Mutual funds that concentrate on the energy and natural resources sectors suffered a setback last month after sizeable increases in April, according to preliminary performace data released Tuesday by Toronto-based Morningstar Research Inc.
Twenty-eight of 42 fund Indices increased during the month, including seven that increased by 2% or more, Morningstar says, while three of the fund indices that lost ground decreased by more than 2%.
The energy equity fund index posted May’s worst result with a 5.6% decline, while the natural resources equity fund ondex posted May’s third-worst result with a 2.6% decline. Worldwide crude oil prices dropped in May, in large part because of a two-and-a-half year high in OPEC production.
The decline in energy had a large effect on funds in the Canadian equity category, where energy represents more than one-fifth of the holdings. The Canadian equity fund index was a poor performer in May, decreasing by 1%.
Recent economic data indicates that lower investment in Canada’s oil patch contributed to a 0.6% contraction in the Canadian economy during the first quarter of 2015, notes Morningstar. In addition, the Canadian dollar is down against currencies including the U.S. dollar, the British pound and the Chinese yuan.

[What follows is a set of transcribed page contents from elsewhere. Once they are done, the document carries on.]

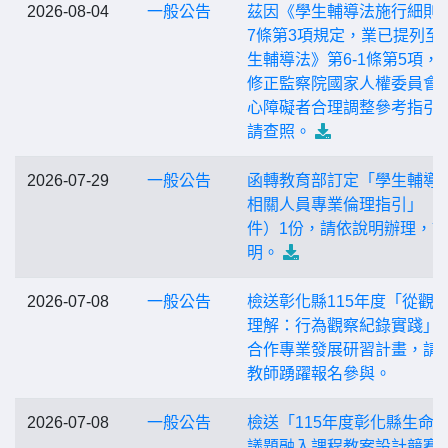
2026-08-04
一般公告
茲因《學生輔導法施行細則
7條第3項規定，業已提列至
生輔導法》第6-1條第5項，
修正監察院國家人權委員會
心障礙者合理調整參考指引
請查照。
2026-07-29
一般公告
函轉教育部訂定「學生輔導
相關人員專業倫理指引」（
件）1份，請依說明辦理，
明。
2026-07-08
一般公告
檢送彰化縣115年度「從觀
理解：行為觀察紀錄實踐」
合作專業發展研習計畫，請
教師踴躍報名參與。
2026-07-08
一般公告
檢送「115年度彰化縣生命
議題融入課程教案設計競賽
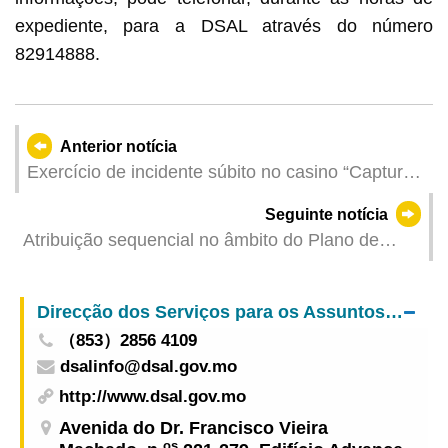
expediente, para a DSAL através do número
82914888.
Anterior notícia
Exercício de incidente súbito no casino “Captura
do Lobo 2025” será realizado pelas 09h00 do dia
Seguinte notícia
16 de Julho
Atribuição sequencial no âmbito do Plano de
Comparticipação Pecuniária no Desenvolvimento
Económico para o ano de 2025 a partir de
Direcção dos Serviços para os Assuntos Laborais
amanhã
（853）2856 4109
dsalinfo@dsal.gov.mo
http://www.dsal.gov.mo
Avenida do Dr. Francisco Vieira
os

Funds in the U.S. equity and U.S. small/mid cap equity categories, which were the worst performers in April, had a very different month in May, posting increases of 3.5% and 4.2%, respectively.
The S&P 500 Index of large-capitalization U.S. stocks was up 1.3% for the month, but for Canadian investors the more significant contributor was currency effect. The U.S. dollar rebounded by 2.9% versus its Canadian counterpart in May after a 4.4% decline in April, which was its worst monthly result since July 2009.
While recent reports indicate the U.S. economy saw its own contraction of 0.7% in the first quarter of 2015, few expect it to continue, with the end of both a tough winter and a labour dispute at West Coast ports, Morningstar notes.
The majority of the fund Indices that track foreign equity categories were up this month, except for the emerging markets equity fund index, which declined by 0.8%. The poor performance of Brazilian stocks contributed to the decline, along with the depreciation of the Brazilian real versus the Canadian dollar.